■ What this exercise asks
a - In the market update, at what level is the 10-year Treasury yield after U.S. markets opened?
b - Reproduce the market update passage starting at "Market Update: Tuesday, May" and ending at "in prior session.", switching "Hang Seng" to "Hang Seng Index".

Market Update: Tuesday, May 9, 2017


  • Stocks in Asia were mostly higher with South Korea’s KOSPI adding another 1% overnight after hitting a new record high in Monday’s session. Nikkei slipped 0.3% on disappointing wage growth data, Hang Seng +1.3% on bargain hunting in resource firms and flows from mainland China. Shanghai Composite little changed at +0.1%.
  • European stocks are mostly higher with STOXX 600 +0.4%. German DAX +0.6% despite disappointing industrial production data, France CAC (+0.2%) rebounding after shedding 0.9% in prior session.
  • U.S. markets opened higher after the S&P 500 and Nasdaq closed Friday at record levels. The dollar is strengthening, 10-year Treasury yield is up 2 basis points (0.02%) at 2.41%. WTI crude oil is giving back yesterday’s gains, currently near $46/barrel and COMEX gold is down 0.6%.


Fixed Income

  • U.S. Treasury yields higher on the week. Yields ended the week higher (prices lower) with the U.S Treasury 10-year note moving from 2.29% to 2.36%. However, year to date the U.S. 10-year Treasury is lower in yield by 0.09%. The entire Treasury yield curve saw similar moves with yields higher on the week. The 5-year moved from 1.81% to 1.89%, but again the 5-year yield is actually lower year-to-date by 0.04%.
  • International bond prices were lower in Japan and Germany. The Japanese 10-year yield inched higher on the week, moving from 0.01% to 0.015%. The 10-year German Bund saw a larger move higher, from .32% to .42%. This brings the spread between the U.S. 10-year Treasury and the comparable German Bund to 1.94% (.42% vs. 2.36%), still elevated relative to history, but off recent highs. The market- (and Euro-) positive outcome of the recent French elections likely removes at least one source of stress for the European Central Bank’s (ECB) outlook, and likely pushes forward its timetable for tightening, all else equal.
  • Breakeven inflation expectations decline as oil cheapens. The price of oil has been declining recently and inflation expectations followed oil lower last week. The 10-year breakeven inflation rate declined from 1.92% to 1.85% last Friday, according to Federal Reserve Economic Data. The 1.85% level is below the Fed’s 2% inflation target. Additional economic weakness and lower oil prices could cause inflation to move lower, but this may take time to materialize.
  • High yield prices move up despite oil moving lower. The spread of the Bloomberg Barclays High Yield Index to comparable Treasuries moved lower on the week from 3.64% to 3.58%. As spreads move lower, prices move higher, despite the lower oil prices. High-yield spreads are closely correlated to stocks so last week’s equity performance helped move credit spreads lower in the sector. We continue to believe that high yield offers an attractive yield in a low yield environment, but valuations remain a potential headwind.

■ Provided material
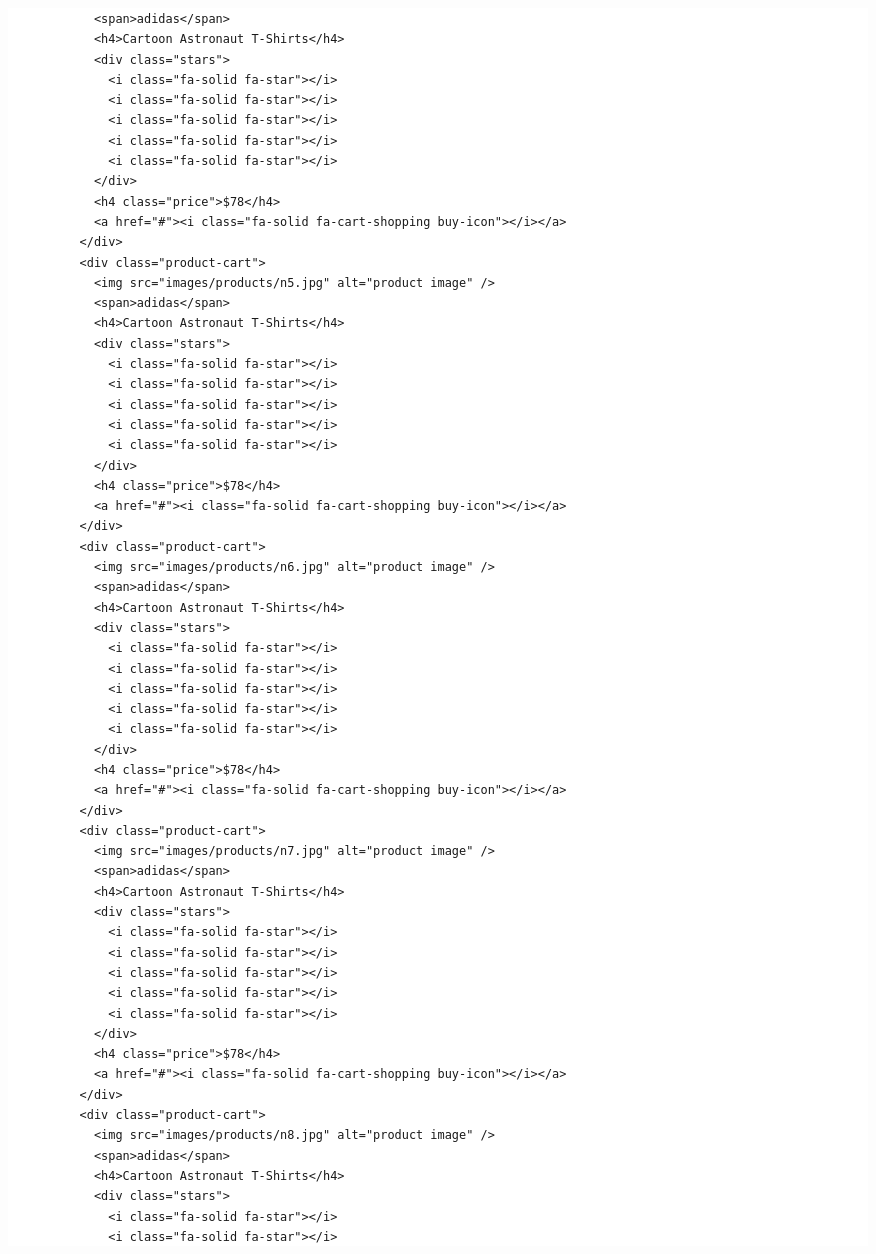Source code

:                 <span>adidas</span>
                <h4>Cartoon Astronaut T-Shirts</h4>
                <div class="stars">
                  <i class="fa-solid fa-star"></i>
                  <i class="fa-solid fa-star"></i>
                  <i class="fa-solid fa-star"></i>
                  <i class="fa-solid fa-star"></i>
                  <i class="fa-solid fa-star"></i>
                </div>
                <h4 class="price">$78</h4>
                <a href="#"><i class="fa-solid fa-cart-shopping buy-icon"></i></a>
              </div>
              <div class="product-cart">
                <img src="images/products/n5.jpg" alt="product image" />
                <span>adidas</span>
                <h4>Cartoon Astronaut T-Shirts</h4>
                <div class="stars">
                  <i class="fa-solid fa-star"></i>
                  <i class="fa-solid fa-star"></i>
                  <i class="fa-solid fa-star"></i>
                  <i class="fa-solid fa-star"></i>
                  <i class="fa-solid fa-star"></i>
                </div>
                <h4 class="price">$78</h4>
                <a href="#"><i class="fa-solid fa-cart-shopping buy-icon"></i></a>
              </div>
              <div class="product-cart">
                <img src="images/products/n6.jpg" alt="product image" />
                <span>adidas</span>
                <h4>Cartoon Astronaut T-Shirts</h4>
                <div class="stars">
                  <i class="fa-solid fa-star"></i>
                  <i class="fa-solid fa-star"></i>
                  <i class="fa-solid fa-star"></i>
                  <i class="fa-solid fa-star"></i>
                  <i class="fa-solid fa-star"></i>
                </div>
                <h4 class="price">$78</h4>
                <a href="#"><i class="fa-solid fa-cart-shopping buy-icon"></i></a>
              </div>
              <div class="product-cart">
                <img src="images/products/n7.jpg" alt="product image" />
                <span>adidas</span>
                <h4>Cartoon Astronaut T-Shirts</h4>
                <div class="stars">
                  <i class="fa-solid fa-star"></i>
                  <i class="fa-solid fa-star"></i>
                  <i class="fa-solid fa-star"></i>
                  <i class="fa-solid fa-star"></i>
                  <i class="fa-solid fa-star"></i>
                </div>
                <h4 class="price">$78</h4>
                <a href="#"><i class="fa-solid fa-cart-shopping buy-icon"></i></a>
              </div>
              <div class="product-cart">
                <img src="images/products/n8.jpg" alt="product image" />
                <span>adidas</span>
                <h4>Cartoon Astronaut T-Shirts</h4>
                <div class="stars">
                  <i class="fa-solid fa-star"></i>
                  <i class="fa-solid fa-star"></i>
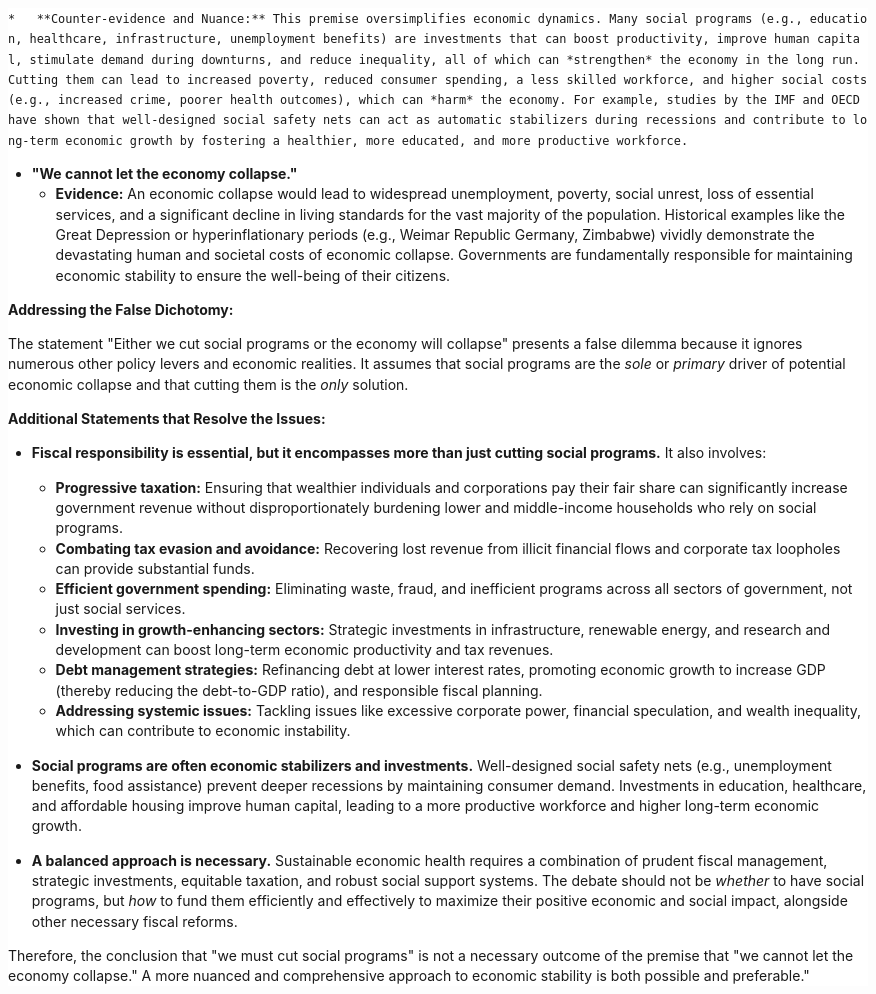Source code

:     *   **Counter-evidence and Nuance:** This premise oversimplifies economic dynamics. Many social programs (e.g., education, healthcare, infrastructure, unemployment benefits) are investments that can boost productivity, improve human capital, stimulate demand during downturns, and reduce inequality, all of which can *strengthen* the economy in the long run. Cutting them can lead to increased poverty, reduced consumer spending, a less skilled workforce, and higher social costs (e.g., increased crime, poorer health outcomes), which can *harm* the economy. For example, studies by the IMF and OECD have shown that well-designed social safety nets can act as automatic stabilizers during recessions and contribute to long-term economic growth by fostering a healthier, more educated, and more productive workforce.

*   **"We cannot let the economy collapse."**
    *   **Evidence:** An economic collapse would lead to widespread unemployment, poverty, social unrest, loss of essential services, and a significant decline in living standards for the vast majority of the population. Historical examples like the Great Depression or hyperinflationary periods (e.g., Weimar Republic Germany, Zimbabwe) vividly demonstrate the devastating human and societal costs of economic collapse. Governments are fundamentally responsible for maintaining economic stability to ensure the well-being of their citizens.

**Addressing the False Dichotomy:**

The statement "Either we cut social programs or the economy will collapse" presents a false dilemma because it ignores numerous other policy levers and economic realities. It assumes that social programs are the *sole* or *primary* driver of potential economic collapse and that cutting them is the *only* solution.

**Additional Statements that Resolve the Issues:**

*   **Fiscal responsibility is essential, but it encompasses more than just cutting social programs.** It also involves:
    *   **Progressive taxation:** Ensuring that wealthier individuals and corporations pay their fair share can significantly increase government revenue without disproportionately burdening lower and middle-income households who rely on social programs.
    *   **Combating tax evasion and avoidance:** Recovering lost revenue from illicit financial flows and corporate tax loopholes can provide substantial funds.
    *   **Efficient government spending:** Eliminating waste, fraud, and inefficient programs across all sectors of government, not just social services.
    *   **Investing in growth-enhancing sectors:** Strategic investments in infrastructure, renewable energy, and research and development can boost long-term economic productivity and tax revenues.
    *   **Debt management strategies:** Refinancing debt at lower interest rates, promoting economic growth to increase GDP (thereby reducing the debt-to-GDP ratio), and responsible fiscal planning.
    *   **Addressing systemic issues:** Tackling issues like excessive corporate power, financial speculation, and wealth inequality, which can contribute to economic instability.

*   **Social programs are often economic stabilizers and investments.** Well-designed social safety nets (e.g., unemployment benefits, food assistance) prevent deeper recessions by maintaining consumer demand. Investments in education, healthcare, and affordable housing improve human capital, leading to a more productive workforce and higher long-term economic growth.

*   **A balanced approach is necessary.** Sustainable economic health requires a combination of prudent fiscal management, strategic investments, equitable taxation, and robust social support systems. The debate should not be *whether* to have social programs, but *how* to fund them efficiently and effectively to maximize their positive economic and social impact, alongside other necessary fiscal reforms.

Therefore, the conclusion that "we must cut social programs" is not a necessary outcome of the premise that "we cannot let the economy collapse." A more nuanced and comprehensive approach to economic stability is both possible and preferable."
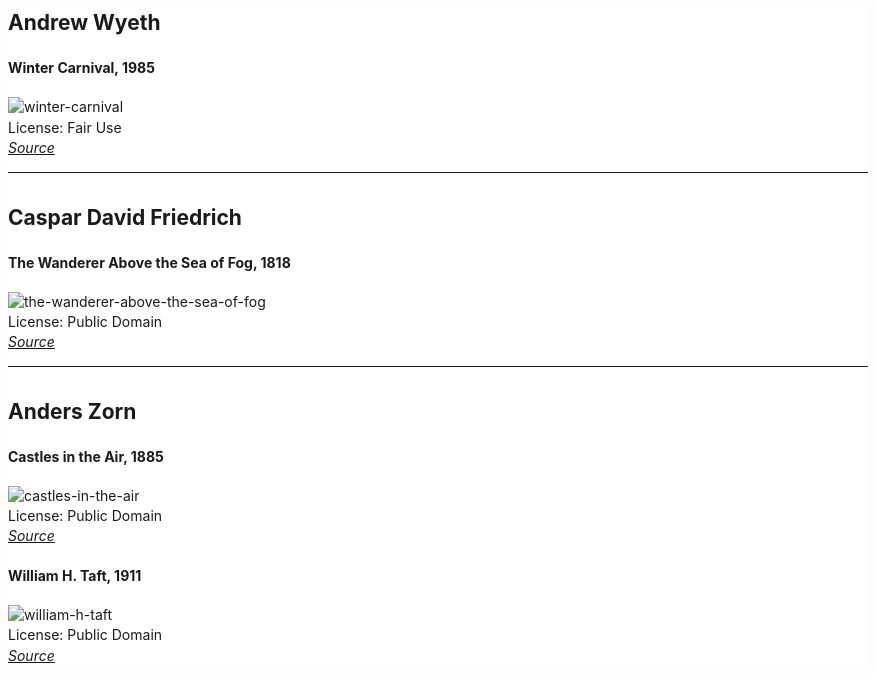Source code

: 
## Andrew Wyeth 
#### Winter Carnival, 1985
![winter-carnival](https://uploads4.wikiart.org/00380/images/andrew-wyeth/img-1437.JPG)  
License: Fair Use  
*[Source](https://www.wikiart.org/en/andrew-wyeth/winter-carnival-1985)*

---

## Caspar David Friedrich 
#### The Wanderer Above the Sea of Fog, 1818
![the-wanderer-above-the-sea-of-fog](https://uploads6.wikiart.org/images/caspar-david-friedrich/the-wanderer-above-the-sea-of-fog.jpg!HD.jpg)  
License: Public Domain  
*[Source](https://www.wikiart.org/en/caspar-david-friedrich/the-wanderer-above-the-sea-of-fog)*

---

## Anders Zorn
#### Castles in the Air, 1885
![castles-in-the-air](https://uploads3.wikiart.org/images/anders-zorn/castles-in-the-air-1885.jpg!HD.jpg)  
License: Public Domain  
*[Source](https://www.wikiart.org/en/caspar-david-friedrich/the-wanderer-above-the-sea-of-fog)*

#### William H. Taft, 1911
![william-h-taft](https://uploads1.wikiart.org/images/anders-zorn/william-h-taft-1911.jpg)  
License: Public Domain  
*[Source](https://www.wikiart.org/en/anders-zorn/william-h-taft-1911)*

■ Set of answers
a - 2.41%, up 2 basis points.

b -
Market Update: Tuesday, May 9, 2017


  • Stocks in Asia were mostly higher with South Korea’s KOSPI adding another 1% overnight after hitting a new record high in Monday’s session. Nikkei slipped 0.3% on disappointing wage growth data, Hang Seng Index +1.3% on bargain hunting in resource firms and flows from mainland China. Shanghai Composite little changed at +0.1%.
  • European stocks are mostly higher with STOXX 600 +0.4%. German DAX +0.6% despite disappointing industrial production data, France CAC (+0.2%) rebounding after shedding 0.9% in prior session.